20 volatile int is_bad = 0; ... 100 /* 101 * Each thread checks its assigned portion of data_array, and sets 102 * the global flag is_bad to 1 once it finds a bad data element. 103 */ 104 void check_bad_array(volatile data_t *data_array, unsigned int thread_id) 105 { 106 int i; 107 for (i=my_start(thread_id); i<my_end(thread_id); i++) { 108 if (is_bad) 109 return; 110 else { 111 if (is_bad_element(data_array[i])) { 112 is_bad = 1; 113 return; 114 } 115 } 116 } 117 }
There is a data race between the read of is_bad on line 108 and the write to is_bad on line 112. However, the data race does not affect the correctness of the final result.
The initial value of is_bad is zero. When the threads update is_bad, they assign it the value one. That is, the threads store one in the same bit in the same byte of memory for is_bad. On current architectures, it is safe to assume that those stores are atomic. Therefore, when is_bad is read by a thread, the value read will either be zero or one. If a thread checks is_bad (line 108) before it has been assigned the value one, then it continues executing the for loop. If, in the meantime, another thread has assigned the value one to is_bad (line 112), that does not change the final result. It just means that the thread executed the for loop longer than necessary.
A singleton ensures that only one object of a certain type exists throughout the program. Double-checked locking is a common, efficient way to initialize a singleton in multithreaded applications. The following code illustrates such an implementation.

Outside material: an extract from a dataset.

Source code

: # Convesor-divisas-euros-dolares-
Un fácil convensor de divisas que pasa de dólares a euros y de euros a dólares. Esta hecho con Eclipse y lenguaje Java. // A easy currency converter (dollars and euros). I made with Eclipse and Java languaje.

100 class Singleton { 101 public: 102 static Singleton* instance(); 103 ... 104 private: 105 static Singleton* ptr_instance; 106 }; 107 108 Singleton* Singleton::ptr_instance = 0; ... 200 Singleton* Singleton::instance() { 201 Singleton *tmp; 202 if (ptr_instance == 0) { 203 Lock(); 204 if (ptr_instance == 0) { 205 tmp = new Singleton; 206 207 /* Make sure that all writes used to construct new 208 Singleton have been completed. */ 209 memory_barrier(); 210 211 /* Update ptr_instance to point to new Singleton. */ 212 ptr_instance = tmp; 213 214 } 215 Unlock(); 216 } 217 return ptr_instance;
The read of ptr_instance on line 202 is intentionally not protected by a lock. This makes the check to determine whether or not the Singleton has already been instantiated in a multithreaded environment more efficient. Notice that there is a data race on variable ptr_instance between the read on line 202 and the write on line 212, but the program works correctly. However, writing a correct program that allows data races requires extra care. For example, in the above double-checked-locking code, the call to memory_barrier() at line 209 is used to ensure that ptr_instance is not seen to be non-null by the threads until all writes to construct the Singleton have been completed.